In reply, it was contended that the United States could enforce a claim for a bequest for charitable uses in the English Court of Chancery. The principle has been repeatedly so determined. As to its not comporting with our dignity to appear there as a suitor, little punctilios on the score of our national importance should not prevent us from doing what the comity of nations authorized us to do. It was a right which was granted by the express terms of our Constitution to all foreign Governments.
As so the next objection, the power and policy of erecting a national college, by appropriations from the public Treasury, no such question was involved in the consideration of the present subject. The $500,000 left to the United States by this gentlemen’s will was not, and never could become any portion of its revenue. The United States could claim and take it as trustees for a specific purpose, but not for their own benefit.
It was further contended that, as "parens patriae" of the District, Congress might appropriate such sums as would be necessary to prosecute the claim with effect. In exercising its powers and performing its duties as the local legislature of these ten miles square, Congress had no pecuniary means to defray its expenses, but such as were afforded by the general revenue. Congress made such appropriations every day for paying the salaries of the Judges of the District. Congress had established an orphans’ court; appointed a commissioner; provided for the administration of justice; passed an act this very session for the maintenance of a penitentiary in this District; for expenses for all which the exchequer of the country supplies the money.
The last chapter of the 3d volume of Blackstone was cited to show what the King, as "parens patriae," had exclusive power over the estates of ideots and lunatics, and in relation to all bequests made for charitable uses. Some such power belonged to every Government. Every State in the Union exercised it; and so could Congress in this District, as its local legislature, or "parens patriae." It had precisely the same authority that Maryland and Virginia had before the cession. If those States had control over the estates of ideots and lunatics, and could pass a law for carrying into effect the provisions of a will like this; that power has been transferred to Congress by act of cession by those States.
By the terms of the bequest, this college is to be erected "for the increase and diffusion of knowledge among men"; that is, for the benefit of all mankind. The technical exception which had been taken to this phrase ought not to be admitted. Every literary institution which sent abroad useful, learned, and virtuous men, was a benefit, as well as an honor and blessing to the whole world.

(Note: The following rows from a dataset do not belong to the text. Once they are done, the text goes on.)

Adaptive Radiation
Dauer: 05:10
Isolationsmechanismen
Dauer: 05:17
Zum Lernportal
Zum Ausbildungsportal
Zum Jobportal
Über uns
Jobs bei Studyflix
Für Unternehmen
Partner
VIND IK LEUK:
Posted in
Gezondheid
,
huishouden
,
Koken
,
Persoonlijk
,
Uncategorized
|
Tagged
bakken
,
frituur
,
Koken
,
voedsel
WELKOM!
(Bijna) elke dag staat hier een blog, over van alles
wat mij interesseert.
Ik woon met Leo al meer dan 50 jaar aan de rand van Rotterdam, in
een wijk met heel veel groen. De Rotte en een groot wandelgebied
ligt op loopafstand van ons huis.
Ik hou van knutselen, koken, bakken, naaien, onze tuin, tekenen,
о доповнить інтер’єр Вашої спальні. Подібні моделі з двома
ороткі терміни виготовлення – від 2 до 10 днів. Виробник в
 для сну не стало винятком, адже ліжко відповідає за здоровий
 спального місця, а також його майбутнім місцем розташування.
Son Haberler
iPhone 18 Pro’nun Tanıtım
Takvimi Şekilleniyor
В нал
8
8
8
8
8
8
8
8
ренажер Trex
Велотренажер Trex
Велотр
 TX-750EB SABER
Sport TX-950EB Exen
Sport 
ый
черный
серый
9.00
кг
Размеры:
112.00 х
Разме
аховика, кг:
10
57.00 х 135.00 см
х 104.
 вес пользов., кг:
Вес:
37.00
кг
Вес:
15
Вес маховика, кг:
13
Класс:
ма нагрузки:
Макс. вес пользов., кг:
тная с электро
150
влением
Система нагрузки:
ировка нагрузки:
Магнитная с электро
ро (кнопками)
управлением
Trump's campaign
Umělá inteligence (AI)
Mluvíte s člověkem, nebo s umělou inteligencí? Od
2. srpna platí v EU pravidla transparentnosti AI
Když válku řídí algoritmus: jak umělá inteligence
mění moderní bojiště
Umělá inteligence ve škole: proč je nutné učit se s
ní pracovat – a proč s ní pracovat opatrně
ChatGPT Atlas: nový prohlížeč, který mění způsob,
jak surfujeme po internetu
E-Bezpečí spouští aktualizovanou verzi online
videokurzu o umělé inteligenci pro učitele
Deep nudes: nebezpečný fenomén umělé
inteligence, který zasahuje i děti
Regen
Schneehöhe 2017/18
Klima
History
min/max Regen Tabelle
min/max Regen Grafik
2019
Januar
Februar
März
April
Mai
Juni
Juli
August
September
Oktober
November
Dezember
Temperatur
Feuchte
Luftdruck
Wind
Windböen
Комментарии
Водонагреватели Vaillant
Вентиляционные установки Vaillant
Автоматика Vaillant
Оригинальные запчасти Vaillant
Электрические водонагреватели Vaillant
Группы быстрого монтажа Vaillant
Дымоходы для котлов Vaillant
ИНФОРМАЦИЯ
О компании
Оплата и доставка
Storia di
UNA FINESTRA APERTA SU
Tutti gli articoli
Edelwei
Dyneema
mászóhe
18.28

It was hoped, therefore, that the welfare, happiness, and intelligence of this District, and of the country at large, would be increased by having the benevolent intentions of Mr. Smithson carried out through the instrumentally of Congress.
The resolution was then reported without amendment.
The yeas and nays being demanded by Mr. WALKER, on the question of engrossment, the question was taken and decided as follows:
YEAS-Messrs. Benton, Black, Buchanan, Clay, Clayton, Crittenden, Cuthbert, Davis, Ewing, of Ohio, Goldsborough, Grundy, Hendricks, Hubbard, Kent, King, of Alabama, Knight, Leigh, Line, Mangum, Moore, Naudain, Nicholas, Porter, Prentiss, Rives, Robbins, Southard, Swift, Tallmadge, Tomlinson, Walker-31.
NAYS-Messrs. Calhoun, Ewing, of Illinois, Hill, King, of Georgia, Preston, Robinson, White-7.
On motion of Mr. BENTON, the Senate proceeded to the consideration of executive business; and after a short time, the Senate adjourned.